O número de internações por em UTI saltou 56% em Porto Alegre de 7 de julho até a tarde desta quarta-feira (22), e 32,8% em todo o Estado. O número de leitos também aumenta, mas em ritmo muito inferior — na média de todas as regiões gaúchas, o vírus avança seis vezes mais rápido do que a ampliação de vagas para tratamento intensivo.
Busca por consenso encontra dificuldades
Um dos obstáculos na busca por uma saída para o agravamento da pandemia no Rio Grande do Sul é conseguir um consenso sobre o caminho a ser seguido. O governador Eduardo Leite, prefeitos, gestores hospitalares e representantes do empresariado ainda não encontraram um caminho comum.

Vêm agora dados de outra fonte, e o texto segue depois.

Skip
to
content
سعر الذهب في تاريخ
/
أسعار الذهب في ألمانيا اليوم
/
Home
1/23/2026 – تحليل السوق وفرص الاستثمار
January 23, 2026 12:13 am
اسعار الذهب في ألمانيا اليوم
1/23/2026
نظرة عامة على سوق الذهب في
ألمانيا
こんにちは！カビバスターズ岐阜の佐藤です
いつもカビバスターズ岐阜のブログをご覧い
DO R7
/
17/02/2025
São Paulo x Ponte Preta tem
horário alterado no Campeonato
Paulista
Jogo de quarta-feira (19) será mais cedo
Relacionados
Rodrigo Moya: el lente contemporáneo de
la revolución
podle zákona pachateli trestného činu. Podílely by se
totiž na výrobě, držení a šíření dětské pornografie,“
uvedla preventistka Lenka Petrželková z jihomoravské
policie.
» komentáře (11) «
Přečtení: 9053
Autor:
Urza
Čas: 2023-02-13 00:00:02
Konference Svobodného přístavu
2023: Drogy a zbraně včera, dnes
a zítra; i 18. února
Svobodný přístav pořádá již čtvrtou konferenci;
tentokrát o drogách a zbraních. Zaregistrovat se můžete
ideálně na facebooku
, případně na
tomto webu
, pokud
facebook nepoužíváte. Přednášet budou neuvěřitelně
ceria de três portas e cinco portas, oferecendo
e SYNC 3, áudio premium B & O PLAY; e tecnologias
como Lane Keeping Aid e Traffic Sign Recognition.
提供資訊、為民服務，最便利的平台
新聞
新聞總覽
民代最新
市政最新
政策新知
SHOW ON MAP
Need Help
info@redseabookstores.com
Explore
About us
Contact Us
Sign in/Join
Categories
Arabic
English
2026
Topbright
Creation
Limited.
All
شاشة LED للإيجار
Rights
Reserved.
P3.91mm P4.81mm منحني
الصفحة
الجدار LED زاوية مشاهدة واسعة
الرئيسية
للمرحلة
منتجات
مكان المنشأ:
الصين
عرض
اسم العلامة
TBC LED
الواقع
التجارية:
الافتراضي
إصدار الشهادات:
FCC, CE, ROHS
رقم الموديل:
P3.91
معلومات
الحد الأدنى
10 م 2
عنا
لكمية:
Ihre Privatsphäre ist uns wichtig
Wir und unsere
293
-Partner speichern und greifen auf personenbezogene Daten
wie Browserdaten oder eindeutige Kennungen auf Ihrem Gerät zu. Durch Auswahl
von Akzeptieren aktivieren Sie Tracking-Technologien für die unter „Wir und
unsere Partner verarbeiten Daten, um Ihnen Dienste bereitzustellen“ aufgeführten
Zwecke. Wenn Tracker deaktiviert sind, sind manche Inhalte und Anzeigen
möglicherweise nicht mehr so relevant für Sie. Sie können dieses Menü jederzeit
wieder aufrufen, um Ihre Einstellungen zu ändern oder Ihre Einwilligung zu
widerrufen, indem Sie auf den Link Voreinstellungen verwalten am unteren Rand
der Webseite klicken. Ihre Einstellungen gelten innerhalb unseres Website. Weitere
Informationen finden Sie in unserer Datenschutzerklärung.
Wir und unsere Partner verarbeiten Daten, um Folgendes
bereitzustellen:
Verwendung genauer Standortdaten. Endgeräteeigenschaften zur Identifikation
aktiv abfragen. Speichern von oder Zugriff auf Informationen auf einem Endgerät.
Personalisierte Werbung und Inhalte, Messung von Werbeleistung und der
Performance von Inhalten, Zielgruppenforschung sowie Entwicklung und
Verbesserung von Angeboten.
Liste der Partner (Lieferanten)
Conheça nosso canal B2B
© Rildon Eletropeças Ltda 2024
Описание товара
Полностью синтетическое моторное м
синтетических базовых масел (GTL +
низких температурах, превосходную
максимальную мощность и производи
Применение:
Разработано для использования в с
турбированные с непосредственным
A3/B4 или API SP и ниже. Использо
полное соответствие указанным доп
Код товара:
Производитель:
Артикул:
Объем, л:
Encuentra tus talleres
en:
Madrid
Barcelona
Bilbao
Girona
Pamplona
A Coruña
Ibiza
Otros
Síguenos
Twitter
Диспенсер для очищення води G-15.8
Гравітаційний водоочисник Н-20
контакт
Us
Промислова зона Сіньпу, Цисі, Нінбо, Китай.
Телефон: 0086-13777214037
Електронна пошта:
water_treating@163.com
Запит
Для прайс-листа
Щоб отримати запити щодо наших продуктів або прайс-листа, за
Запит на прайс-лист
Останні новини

O prefeito da Capital, Nelson Marchezan, voltou a se reunir com dirigentes hospitalares e representes de empresários nesta quarta (22), para pedir ampliação de vagas em UTI e apoio a um lockdown que permita reiniciar o processo de reabertura da economia poucas semanas depois. É uma repetição do que fez na semana anterior, mas encontra resistência de empresários e de parte dos gestores de hospitais.
— É mais fácil ter um grande acordo em que todos aceitam reduzir a circulação da cidade por duas semanas, e a gente tenta reiniciar algumas atividades ali adiante — sustenta Marchezan.
Parte dos dirigentes da área médica, como a presidente do Clínicas, Naudine Clausell, apoia a estratégia. Outros preferem adiar medidas mais drásticas, embora quase todos reconheçam a dificuldade de abrir novos leitos. Presidente do Sindilojas Porto Alegre, Paulo Kruse avalia que não é adequado fechar ainda mais a economia:
— Defendemos a união da sociedade e que as pessoas se deem conta do que está acontecendo. Que aumentem o isolamento, mas sem necessidade de lockdown.
O governador Eduardo Leite também resiste a adotar ações mais radicais, seja para abrir ou fechar a economia, e cogita dar liberdade para os prefeitos acatarem ou não as regras que acompanham as bandeiras de alerta. O presidente da Federação das Associações de Municípios do Estado (Famurs), Maneco Hassen, entende que o Estado precisa continuar liderando o modelo de distanciamento e pede mais afinidade entre os diferentes setores públicos e privados:
— Temos de recuperar a união. Nenhuma norma vai suprir o que precisamos, e as divergências têm passado uma imagem ruim para a sociedade. Precisamos dialogar mais, e entendo que o governo estadual tem de liderar esse processo. A saída é aprimorar o modelo que temos.